Equanimity, defined as ”mental calmness, composure, and evenness of temper, especially in a difficult situation,” is essentially non-reactivity. It’s the product of mindfulness–observing our experience with acceptance and compassion and without reactivity. The more we practice mindfulness, the less fazed we are by the emotional rollercoaster of entrepreneurship (and life). Founder and CEO of Bleacher Report Dave Finocchio emphasizes equanimity as a necessary quality for entrepreneurial success.
Do it: Make a point to spend part of your commute or your shower acceptingly noticing your thoughts, feelings, and bodily sensations come and go as though you’re watching them on a movie screen. When your mind wanders to the future or the past, gently bring it back to your present awareness.
7. The ability to cultivate perspective and gratitude
I was stressing about bills the other day while mindlessly scrolling through Instagram, when I stumbled across a sobering 9/11 tribute that gave me a reality check. Finding perspective and gratitude can help us get back on track after being derailed.
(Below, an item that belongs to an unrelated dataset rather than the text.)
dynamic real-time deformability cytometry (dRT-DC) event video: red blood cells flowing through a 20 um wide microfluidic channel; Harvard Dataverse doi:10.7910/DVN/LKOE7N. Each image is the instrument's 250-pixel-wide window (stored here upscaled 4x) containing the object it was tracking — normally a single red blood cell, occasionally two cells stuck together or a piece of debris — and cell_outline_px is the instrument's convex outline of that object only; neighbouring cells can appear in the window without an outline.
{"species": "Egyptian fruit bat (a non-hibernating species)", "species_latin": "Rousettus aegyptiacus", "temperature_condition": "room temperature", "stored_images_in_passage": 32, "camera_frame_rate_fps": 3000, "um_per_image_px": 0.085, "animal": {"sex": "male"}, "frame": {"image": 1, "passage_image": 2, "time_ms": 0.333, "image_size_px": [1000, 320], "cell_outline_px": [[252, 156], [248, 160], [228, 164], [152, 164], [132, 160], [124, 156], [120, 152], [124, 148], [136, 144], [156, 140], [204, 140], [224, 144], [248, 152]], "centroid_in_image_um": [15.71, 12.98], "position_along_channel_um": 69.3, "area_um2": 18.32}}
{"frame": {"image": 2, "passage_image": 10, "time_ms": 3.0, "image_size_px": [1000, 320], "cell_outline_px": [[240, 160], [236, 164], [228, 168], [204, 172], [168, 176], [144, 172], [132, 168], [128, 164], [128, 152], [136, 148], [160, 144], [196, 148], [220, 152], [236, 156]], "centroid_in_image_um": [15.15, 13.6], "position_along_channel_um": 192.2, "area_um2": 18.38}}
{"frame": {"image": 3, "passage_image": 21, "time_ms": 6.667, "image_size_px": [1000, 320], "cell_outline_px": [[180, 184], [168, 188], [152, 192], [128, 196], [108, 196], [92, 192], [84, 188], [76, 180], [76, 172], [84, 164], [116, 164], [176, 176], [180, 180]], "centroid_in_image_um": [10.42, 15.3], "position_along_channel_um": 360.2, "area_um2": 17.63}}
Now, we don’t want to be dismissive of our struggles, but we do want to see them in a less immediate context. Our existence is fragile and precarious; If you’re fortunate enough to have health, freedom, sanity, safety, and connection, be aware of that . Read how, Whitney Wolfe, founder and CEO of Bumble gains perspective here.
Do it: After self-compassionately validating what you’re going through, ask yourself: ”How would the situation be different if I got a terminal diagnosis tomorrow or lost someone I love? How do my feelings about the situation change when I zoom out and see myself as an insignificant, impermanent flicker in an infinite universe?” Then fill in the blank: “Thankfully, I_____.”
So work on building the seven qualities discussed. Not only will you be more resilient when faced with adversity, you’ll feel empowered to take the risks you need to succeed–both in your career and in life.